*Exercise requirements:* Please repeat the lines below exactly. Begin with the line containing "そうですね、最終的には人間が判断を下しているため、間" and go on through the line containing "騙し合いの面白さが魅力のコンゲーム".

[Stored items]

────────

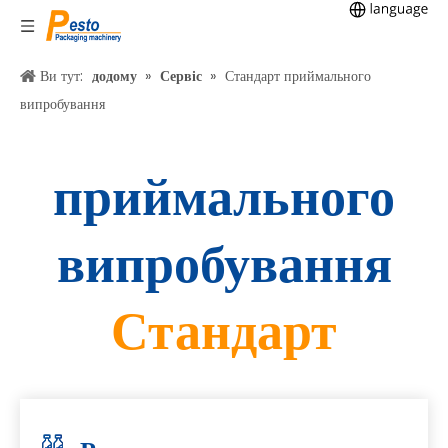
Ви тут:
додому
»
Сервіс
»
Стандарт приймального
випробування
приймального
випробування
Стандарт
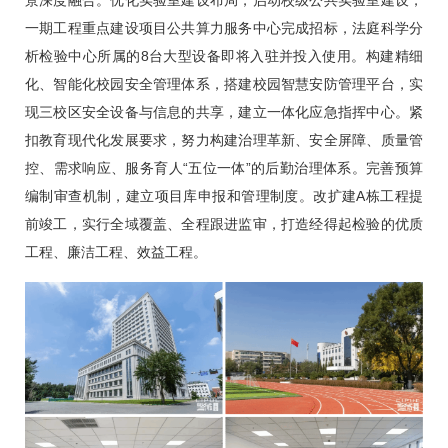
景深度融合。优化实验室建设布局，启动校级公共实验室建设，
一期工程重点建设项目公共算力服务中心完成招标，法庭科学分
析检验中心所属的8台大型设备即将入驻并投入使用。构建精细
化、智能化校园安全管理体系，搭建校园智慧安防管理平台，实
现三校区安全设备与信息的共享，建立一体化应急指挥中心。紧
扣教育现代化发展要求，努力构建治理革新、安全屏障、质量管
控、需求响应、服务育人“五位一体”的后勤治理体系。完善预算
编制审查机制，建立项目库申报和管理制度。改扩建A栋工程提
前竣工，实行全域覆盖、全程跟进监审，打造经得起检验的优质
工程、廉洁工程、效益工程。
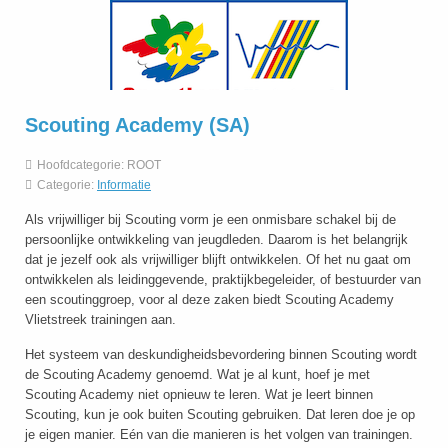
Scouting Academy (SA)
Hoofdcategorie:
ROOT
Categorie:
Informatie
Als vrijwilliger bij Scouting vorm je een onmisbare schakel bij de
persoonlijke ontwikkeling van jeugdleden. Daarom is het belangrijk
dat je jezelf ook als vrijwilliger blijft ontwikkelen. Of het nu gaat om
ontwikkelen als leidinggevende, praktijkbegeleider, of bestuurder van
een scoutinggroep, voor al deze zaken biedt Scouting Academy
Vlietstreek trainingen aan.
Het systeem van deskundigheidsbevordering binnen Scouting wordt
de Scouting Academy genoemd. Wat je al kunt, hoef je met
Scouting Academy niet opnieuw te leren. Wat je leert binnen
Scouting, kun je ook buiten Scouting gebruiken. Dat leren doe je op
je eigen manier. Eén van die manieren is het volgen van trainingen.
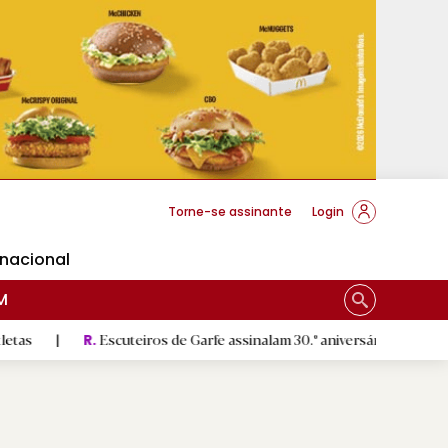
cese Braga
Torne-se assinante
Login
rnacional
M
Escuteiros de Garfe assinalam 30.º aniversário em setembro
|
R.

────────

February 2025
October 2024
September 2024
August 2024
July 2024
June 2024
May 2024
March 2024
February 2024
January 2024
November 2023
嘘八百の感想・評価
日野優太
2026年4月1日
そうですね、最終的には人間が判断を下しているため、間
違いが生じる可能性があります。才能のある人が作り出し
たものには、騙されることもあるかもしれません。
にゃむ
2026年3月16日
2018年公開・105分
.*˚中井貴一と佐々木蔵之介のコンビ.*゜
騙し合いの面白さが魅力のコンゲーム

────────

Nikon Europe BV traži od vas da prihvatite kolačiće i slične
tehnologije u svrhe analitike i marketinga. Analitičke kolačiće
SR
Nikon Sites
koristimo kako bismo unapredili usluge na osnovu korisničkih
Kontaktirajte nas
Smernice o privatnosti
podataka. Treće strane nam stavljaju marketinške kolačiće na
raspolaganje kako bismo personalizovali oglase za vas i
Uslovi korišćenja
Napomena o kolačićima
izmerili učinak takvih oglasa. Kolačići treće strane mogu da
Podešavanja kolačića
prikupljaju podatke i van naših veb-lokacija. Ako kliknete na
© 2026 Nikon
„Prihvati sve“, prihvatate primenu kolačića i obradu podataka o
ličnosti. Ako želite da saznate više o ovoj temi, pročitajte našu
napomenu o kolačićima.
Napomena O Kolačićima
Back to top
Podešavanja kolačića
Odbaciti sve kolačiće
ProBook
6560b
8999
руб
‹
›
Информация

────────

*Answer box:*
そうですね、最終的には人間が判断を下しているため、間
違いが生じる可能性があります。才能のある人が作り出し
たものには、騙されることもあるかもしれません。
にゃむ
2026年3月16日
2018年公開・105分
.*˚中井貴一と佐々木蔵之介のコンビ.*゜
騙し合いの面白さが魅力のコンゲーム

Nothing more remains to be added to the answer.